So as far as I know, SSE should decrease( or just never increases) as the number of clusters increases.
I have an implementation of K-means where the parameter k was supplied as 5,10,15,20,25 and 30 for every different run of the K-means. So at the end of each run, the number of clusters reported was 2,5,8,3,5 and 7
Sum Of Squared Error(SSE) was calculated for each of the runs.
SSE for k=5(2) was 41695.147
SSE for k=10(5) was 43016.033
SSE for k=15(8) was 48692.344
SSE for k=20(3) was 41440.441
SSE for k=25(5) was 45485.315
SSE for k=30(7) was 40871.851
The graph below is plotted for number of clusters reported by K-means vs SSE.
This isn't supposed to happen right?
UPDATE:
data_attributes = (float, nominal, nominal)
calculation of distance:
point_1 = (2, 'apple', 'car')
point_2 = (4, 'banana', 'car')
dist(point_1, point_2) = (2 + 1 + 0) = 3
for float attribute: Simple euclidean distance between (2 and 4) = 2
for nominal attribute: if same values, then zero else one.

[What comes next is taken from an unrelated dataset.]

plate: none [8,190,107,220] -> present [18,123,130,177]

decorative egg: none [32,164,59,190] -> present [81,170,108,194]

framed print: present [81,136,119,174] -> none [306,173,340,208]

So ('apple' and 'banana') = 1 and ('car' and 'car') = 0
Is this distance calculation the culprit?
Best Answer
SSE and k-means only makes sense with continuous variables.
How did you even compute the mean on such data?!?

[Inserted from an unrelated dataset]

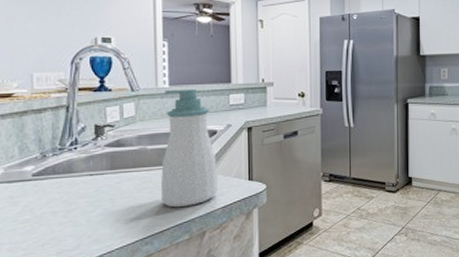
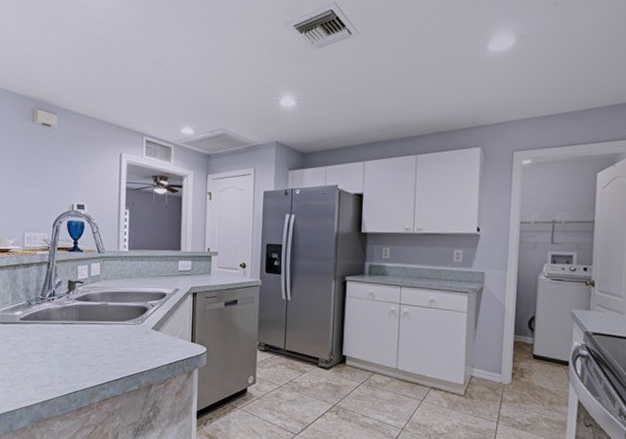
soap bottle: present [161,88,218,208] -> none [118,253,165,360]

K-means must not be used with arbitrary distances. The method is designed to optimize squared Euclidean only, and can be extended trivially to other Bregman divergences. But for example k-means does not minimize Euclidean distances, but only the squared.

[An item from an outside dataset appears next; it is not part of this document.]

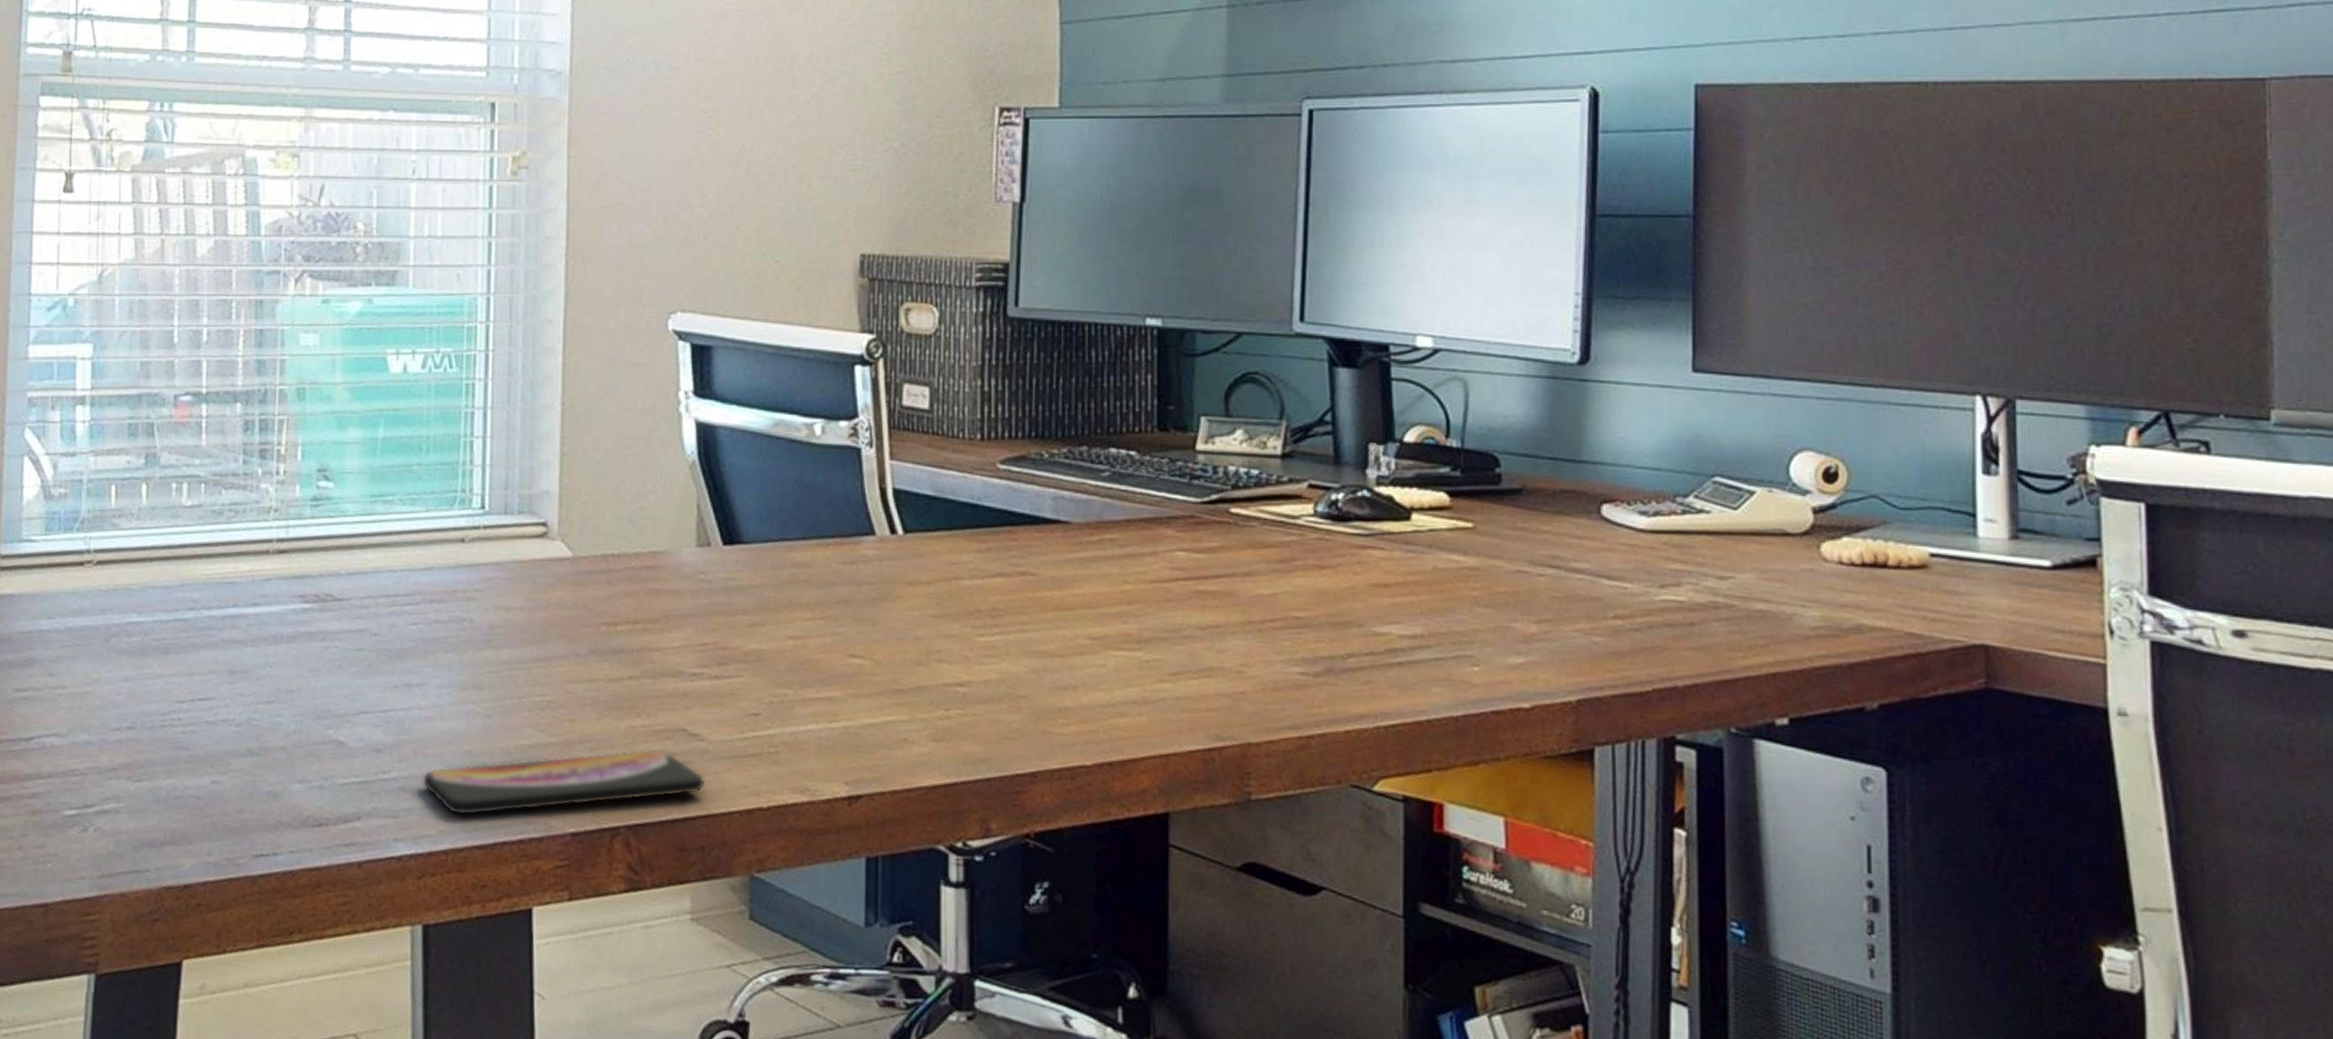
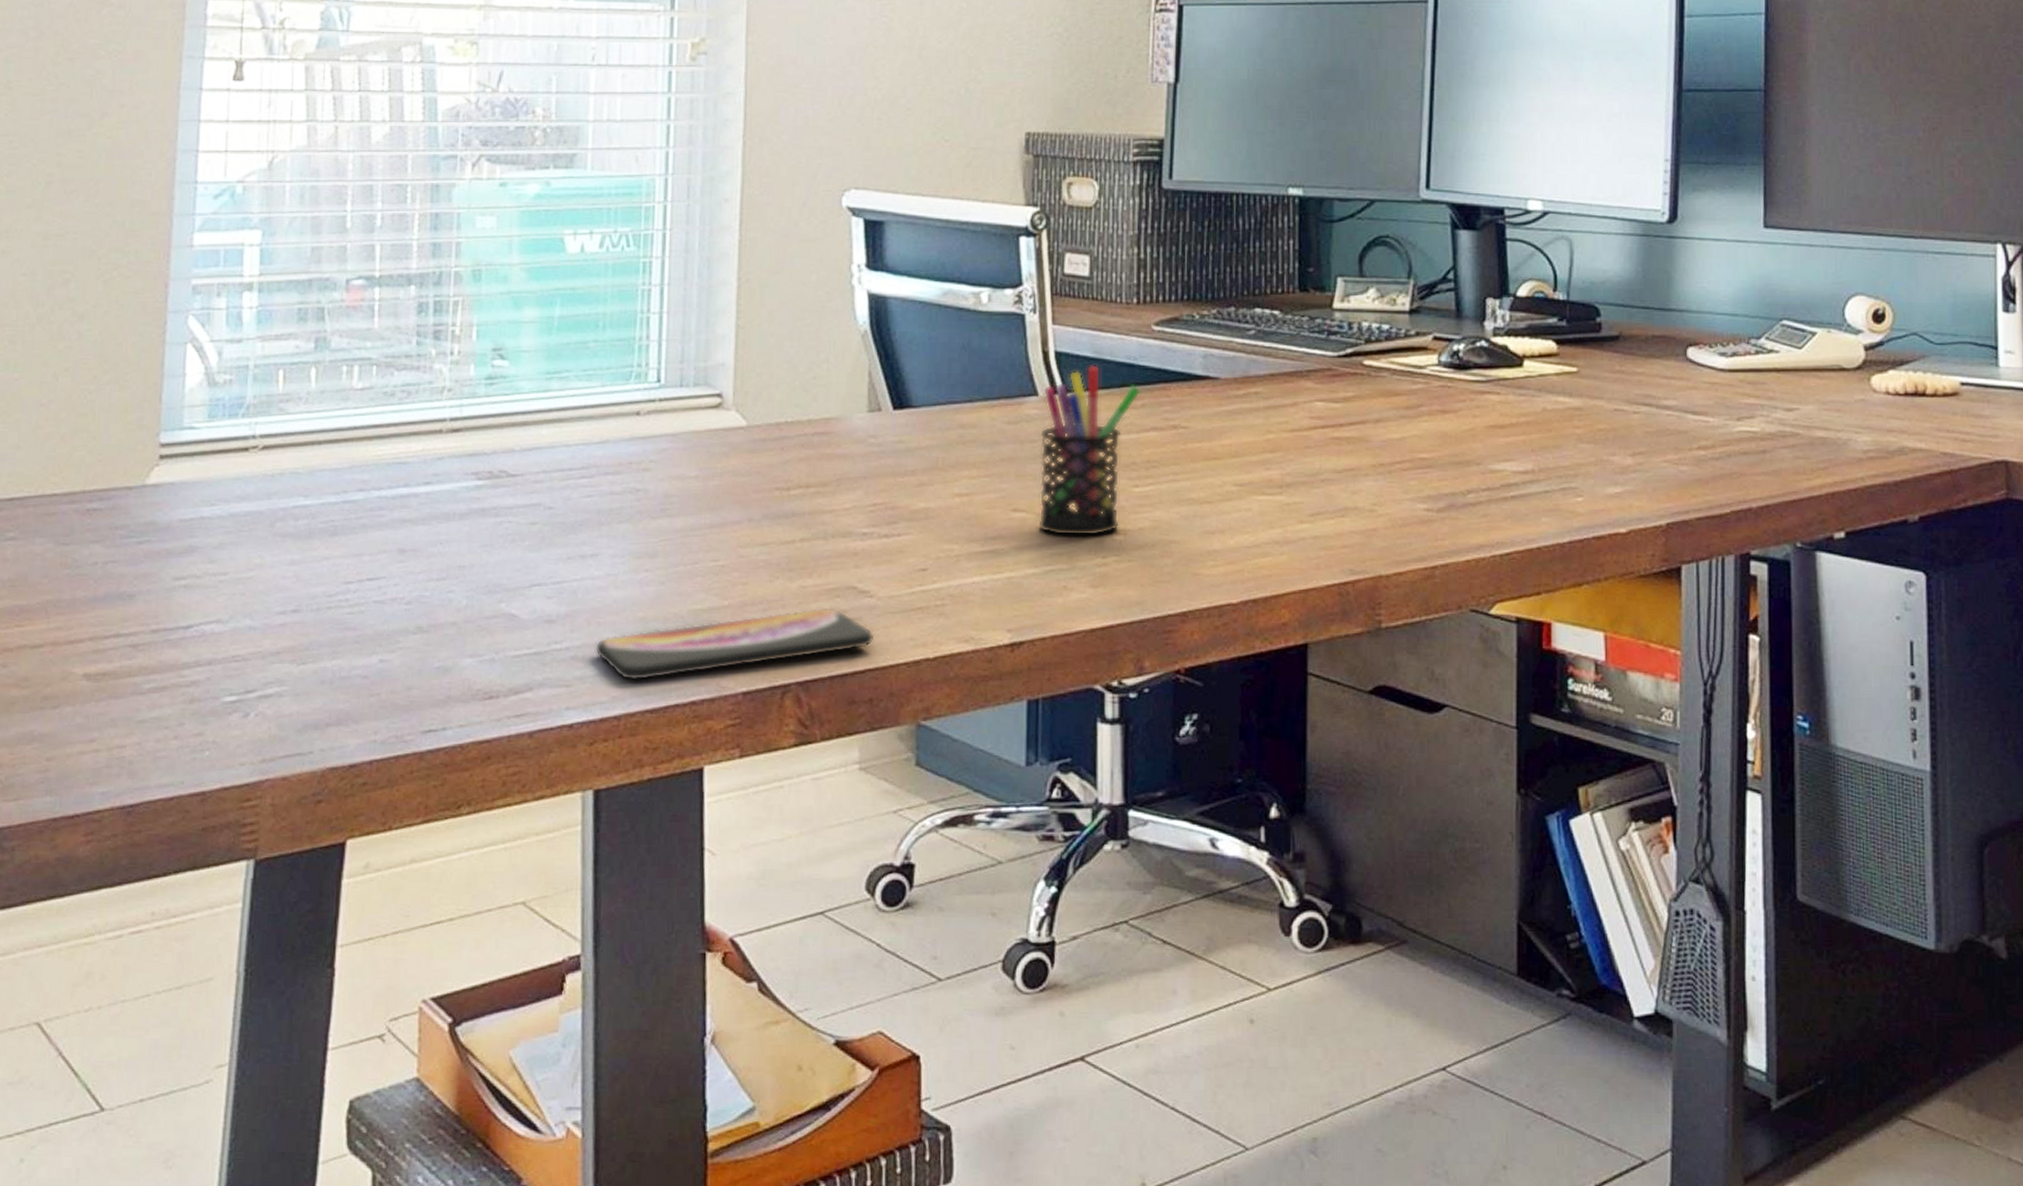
pen holder: none [877,504,985,687] -> present [1038,365,1140,537]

The rule that the SSE does not increase with increasing k only holds for the true optimum. If you converge to inferior solutions, it may not hold. So in particular if it is violated you know that k-means failed.
Another indication of k-means failing on your data are the disappearing clusters.nif you have set k=15 but in the end only get 8 clusters that is because it simply did not work.